* Your goal: Put each line of the records, from the very first through the line containing "var sketch = newSketch(context, id" (both included), into a JSON list with one string per line. Leave out any blank lines.

* Dataset excerpts:
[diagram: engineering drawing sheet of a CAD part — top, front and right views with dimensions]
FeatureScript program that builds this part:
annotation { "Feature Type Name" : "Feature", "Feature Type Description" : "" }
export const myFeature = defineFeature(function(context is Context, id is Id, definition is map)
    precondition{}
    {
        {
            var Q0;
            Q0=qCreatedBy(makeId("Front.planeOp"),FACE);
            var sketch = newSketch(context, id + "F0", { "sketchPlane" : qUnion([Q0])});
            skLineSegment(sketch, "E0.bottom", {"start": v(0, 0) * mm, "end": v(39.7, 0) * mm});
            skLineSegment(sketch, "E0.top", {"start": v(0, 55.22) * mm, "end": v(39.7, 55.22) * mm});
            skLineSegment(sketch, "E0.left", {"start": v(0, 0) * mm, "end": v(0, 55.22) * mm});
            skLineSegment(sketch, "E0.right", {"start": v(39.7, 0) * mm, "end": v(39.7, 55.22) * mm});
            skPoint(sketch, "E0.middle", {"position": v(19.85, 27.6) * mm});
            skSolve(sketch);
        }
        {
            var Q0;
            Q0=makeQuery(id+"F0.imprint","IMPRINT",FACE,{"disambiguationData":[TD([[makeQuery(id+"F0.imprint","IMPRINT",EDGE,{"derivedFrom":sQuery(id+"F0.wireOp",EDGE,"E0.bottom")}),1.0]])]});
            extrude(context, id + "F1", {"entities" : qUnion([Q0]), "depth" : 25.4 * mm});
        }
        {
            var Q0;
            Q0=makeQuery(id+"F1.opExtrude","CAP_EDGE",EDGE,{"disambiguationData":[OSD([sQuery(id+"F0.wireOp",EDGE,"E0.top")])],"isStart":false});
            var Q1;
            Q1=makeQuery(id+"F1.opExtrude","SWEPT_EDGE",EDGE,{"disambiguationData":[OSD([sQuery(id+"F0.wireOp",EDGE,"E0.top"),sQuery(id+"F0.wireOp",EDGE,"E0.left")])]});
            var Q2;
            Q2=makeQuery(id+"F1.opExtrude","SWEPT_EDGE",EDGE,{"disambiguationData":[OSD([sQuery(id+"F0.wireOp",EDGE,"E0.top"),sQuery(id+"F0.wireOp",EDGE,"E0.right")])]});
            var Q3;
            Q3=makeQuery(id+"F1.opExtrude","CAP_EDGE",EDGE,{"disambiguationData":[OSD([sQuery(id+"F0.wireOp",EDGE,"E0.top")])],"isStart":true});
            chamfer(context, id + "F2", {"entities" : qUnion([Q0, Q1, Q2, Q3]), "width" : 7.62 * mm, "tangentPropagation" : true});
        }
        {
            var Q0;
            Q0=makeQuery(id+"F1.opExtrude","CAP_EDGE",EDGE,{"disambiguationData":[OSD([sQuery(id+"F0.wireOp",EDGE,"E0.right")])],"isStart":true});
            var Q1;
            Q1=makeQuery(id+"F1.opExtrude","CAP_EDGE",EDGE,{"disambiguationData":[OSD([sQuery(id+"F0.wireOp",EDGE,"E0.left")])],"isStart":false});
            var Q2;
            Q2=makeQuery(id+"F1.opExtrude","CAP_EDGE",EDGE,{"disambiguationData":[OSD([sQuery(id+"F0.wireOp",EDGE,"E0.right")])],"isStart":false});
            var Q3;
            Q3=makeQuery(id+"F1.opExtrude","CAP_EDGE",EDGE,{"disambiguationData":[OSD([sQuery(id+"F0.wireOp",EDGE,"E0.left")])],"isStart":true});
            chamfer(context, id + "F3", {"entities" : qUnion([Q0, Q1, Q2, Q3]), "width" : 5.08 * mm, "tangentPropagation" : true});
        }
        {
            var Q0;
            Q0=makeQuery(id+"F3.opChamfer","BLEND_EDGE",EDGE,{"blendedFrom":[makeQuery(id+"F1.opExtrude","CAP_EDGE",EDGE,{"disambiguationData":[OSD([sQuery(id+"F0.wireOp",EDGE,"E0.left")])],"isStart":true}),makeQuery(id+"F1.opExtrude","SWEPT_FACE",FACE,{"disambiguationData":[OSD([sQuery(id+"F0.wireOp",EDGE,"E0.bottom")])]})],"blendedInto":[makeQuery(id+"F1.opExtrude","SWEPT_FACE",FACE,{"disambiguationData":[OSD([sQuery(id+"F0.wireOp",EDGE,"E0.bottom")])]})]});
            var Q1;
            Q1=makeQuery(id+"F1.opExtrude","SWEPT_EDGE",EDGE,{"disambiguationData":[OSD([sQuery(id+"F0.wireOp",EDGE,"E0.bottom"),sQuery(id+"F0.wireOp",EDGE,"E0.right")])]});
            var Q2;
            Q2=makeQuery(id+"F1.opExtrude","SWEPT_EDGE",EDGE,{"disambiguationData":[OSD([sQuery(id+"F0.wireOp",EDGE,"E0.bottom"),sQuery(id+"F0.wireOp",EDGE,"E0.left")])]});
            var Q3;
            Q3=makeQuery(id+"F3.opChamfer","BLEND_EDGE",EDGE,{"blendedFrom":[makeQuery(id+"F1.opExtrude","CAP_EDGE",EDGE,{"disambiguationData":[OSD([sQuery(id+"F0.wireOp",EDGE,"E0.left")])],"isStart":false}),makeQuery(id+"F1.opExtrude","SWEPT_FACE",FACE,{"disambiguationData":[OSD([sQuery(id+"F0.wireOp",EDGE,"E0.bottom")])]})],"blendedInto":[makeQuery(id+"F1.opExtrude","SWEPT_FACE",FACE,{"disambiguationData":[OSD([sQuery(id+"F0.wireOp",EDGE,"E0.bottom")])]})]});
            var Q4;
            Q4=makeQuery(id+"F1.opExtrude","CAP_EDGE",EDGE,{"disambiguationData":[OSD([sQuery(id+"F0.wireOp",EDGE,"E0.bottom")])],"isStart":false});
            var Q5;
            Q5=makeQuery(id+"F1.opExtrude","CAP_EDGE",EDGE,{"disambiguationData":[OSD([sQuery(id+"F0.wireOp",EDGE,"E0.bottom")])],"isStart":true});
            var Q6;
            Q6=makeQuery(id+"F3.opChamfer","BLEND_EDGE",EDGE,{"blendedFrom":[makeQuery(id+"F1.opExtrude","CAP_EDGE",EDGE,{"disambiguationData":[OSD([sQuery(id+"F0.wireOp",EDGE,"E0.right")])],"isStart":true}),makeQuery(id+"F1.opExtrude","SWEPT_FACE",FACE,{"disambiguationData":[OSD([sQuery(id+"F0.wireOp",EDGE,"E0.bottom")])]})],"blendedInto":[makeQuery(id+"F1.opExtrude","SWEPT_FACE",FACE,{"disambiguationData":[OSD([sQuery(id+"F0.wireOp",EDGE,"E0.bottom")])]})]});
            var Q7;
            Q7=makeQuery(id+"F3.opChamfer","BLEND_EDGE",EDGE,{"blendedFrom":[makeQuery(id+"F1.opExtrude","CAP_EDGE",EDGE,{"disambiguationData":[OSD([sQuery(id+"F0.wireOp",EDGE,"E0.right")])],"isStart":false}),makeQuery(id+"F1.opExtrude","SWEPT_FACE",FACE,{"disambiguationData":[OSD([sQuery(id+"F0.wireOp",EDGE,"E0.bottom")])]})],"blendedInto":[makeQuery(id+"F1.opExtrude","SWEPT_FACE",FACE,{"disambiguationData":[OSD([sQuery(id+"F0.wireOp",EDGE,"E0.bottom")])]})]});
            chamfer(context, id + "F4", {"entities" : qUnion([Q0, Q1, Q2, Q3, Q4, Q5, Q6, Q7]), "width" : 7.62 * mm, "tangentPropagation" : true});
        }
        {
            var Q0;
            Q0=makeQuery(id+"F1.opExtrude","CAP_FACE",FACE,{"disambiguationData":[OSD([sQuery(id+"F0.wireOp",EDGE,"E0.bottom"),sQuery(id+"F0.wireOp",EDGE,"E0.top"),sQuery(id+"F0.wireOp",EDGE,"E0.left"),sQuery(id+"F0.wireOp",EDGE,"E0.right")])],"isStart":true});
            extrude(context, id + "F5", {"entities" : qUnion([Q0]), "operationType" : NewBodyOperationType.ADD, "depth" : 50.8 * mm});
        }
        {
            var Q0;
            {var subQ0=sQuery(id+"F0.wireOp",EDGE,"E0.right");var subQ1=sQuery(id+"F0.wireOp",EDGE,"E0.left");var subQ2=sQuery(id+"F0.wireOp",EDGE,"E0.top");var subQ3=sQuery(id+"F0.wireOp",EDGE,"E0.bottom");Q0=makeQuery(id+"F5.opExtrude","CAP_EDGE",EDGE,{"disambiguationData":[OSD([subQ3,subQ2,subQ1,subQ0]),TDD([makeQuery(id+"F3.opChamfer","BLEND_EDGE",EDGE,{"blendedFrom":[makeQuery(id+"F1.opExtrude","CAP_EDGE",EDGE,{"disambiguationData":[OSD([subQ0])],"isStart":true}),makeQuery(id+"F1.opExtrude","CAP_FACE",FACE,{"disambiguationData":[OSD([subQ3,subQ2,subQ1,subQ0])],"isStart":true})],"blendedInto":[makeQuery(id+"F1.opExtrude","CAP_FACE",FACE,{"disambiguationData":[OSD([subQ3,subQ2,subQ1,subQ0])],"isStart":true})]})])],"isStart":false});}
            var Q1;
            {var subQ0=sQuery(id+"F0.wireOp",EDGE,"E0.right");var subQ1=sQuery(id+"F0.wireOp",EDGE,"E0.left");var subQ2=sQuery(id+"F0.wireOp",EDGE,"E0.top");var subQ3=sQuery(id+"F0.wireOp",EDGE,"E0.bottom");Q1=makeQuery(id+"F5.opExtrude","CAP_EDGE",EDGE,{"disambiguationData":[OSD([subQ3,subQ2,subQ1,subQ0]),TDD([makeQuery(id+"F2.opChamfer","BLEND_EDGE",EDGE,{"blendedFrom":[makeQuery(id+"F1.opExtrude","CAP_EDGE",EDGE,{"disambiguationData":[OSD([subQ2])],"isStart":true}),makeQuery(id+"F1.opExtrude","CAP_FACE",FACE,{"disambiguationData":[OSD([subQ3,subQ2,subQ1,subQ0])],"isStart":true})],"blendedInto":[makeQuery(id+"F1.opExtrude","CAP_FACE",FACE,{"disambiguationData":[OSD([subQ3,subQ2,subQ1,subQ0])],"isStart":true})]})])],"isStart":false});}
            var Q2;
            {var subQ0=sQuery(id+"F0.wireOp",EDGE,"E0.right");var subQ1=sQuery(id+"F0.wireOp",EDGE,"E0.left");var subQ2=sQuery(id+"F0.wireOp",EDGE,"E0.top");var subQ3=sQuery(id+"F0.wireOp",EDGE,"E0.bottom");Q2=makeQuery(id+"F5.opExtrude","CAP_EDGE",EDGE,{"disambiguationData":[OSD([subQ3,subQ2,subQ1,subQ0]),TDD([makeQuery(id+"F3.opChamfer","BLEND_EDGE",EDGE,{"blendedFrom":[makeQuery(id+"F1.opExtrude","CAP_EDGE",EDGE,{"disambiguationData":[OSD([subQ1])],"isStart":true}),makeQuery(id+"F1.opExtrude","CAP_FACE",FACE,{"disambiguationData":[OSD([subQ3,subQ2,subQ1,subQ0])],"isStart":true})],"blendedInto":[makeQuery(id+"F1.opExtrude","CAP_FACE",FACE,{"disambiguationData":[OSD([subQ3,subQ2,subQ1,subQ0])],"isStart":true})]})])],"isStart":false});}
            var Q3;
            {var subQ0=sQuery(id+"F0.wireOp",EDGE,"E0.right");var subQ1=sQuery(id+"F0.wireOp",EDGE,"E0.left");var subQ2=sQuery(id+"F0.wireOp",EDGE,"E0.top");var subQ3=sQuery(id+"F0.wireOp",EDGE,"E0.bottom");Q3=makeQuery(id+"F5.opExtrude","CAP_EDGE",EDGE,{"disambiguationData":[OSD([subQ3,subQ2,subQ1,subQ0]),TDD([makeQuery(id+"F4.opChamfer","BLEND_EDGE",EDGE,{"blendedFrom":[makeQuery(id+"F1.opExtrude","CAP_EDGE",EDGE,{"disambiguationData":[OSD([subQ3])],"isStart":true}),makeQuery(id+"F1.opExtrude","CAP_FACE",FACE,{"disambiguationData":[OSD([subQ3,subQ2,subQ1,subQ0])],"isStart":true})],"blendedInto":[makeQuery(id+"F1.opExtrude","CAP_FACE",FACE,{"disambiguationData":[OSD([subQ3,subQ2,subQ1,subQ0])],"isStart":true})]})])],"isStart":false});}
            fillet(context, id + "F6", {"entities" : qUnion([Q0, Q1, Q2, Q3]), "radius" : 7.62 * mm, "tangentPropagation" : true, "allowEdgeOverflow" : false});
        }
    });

* Result:
[
  "[diagram: engineering drawing sheet of a CAD part — top, front and right views with dimensions]",
  "FeatureScript program that builds this part:",
  "annotation { \"Feature Type Name\" : \"Feature\", \"Feature Type Description\" : \"\" }",
  "export const myFeature = defineFeature(function(context is Context, id is Id, definition is map)",
  "    precondition{}",
  "    {",
  "        {",
  "            var Q0;",
  "            Q0=qCreatedBy(makeId(\"Front.planeOp\"),FACE);",
  "            var sketch = newSketch(context, id + \"F0\", { \"sketchPlane\" : qUnion([Q0])});"
]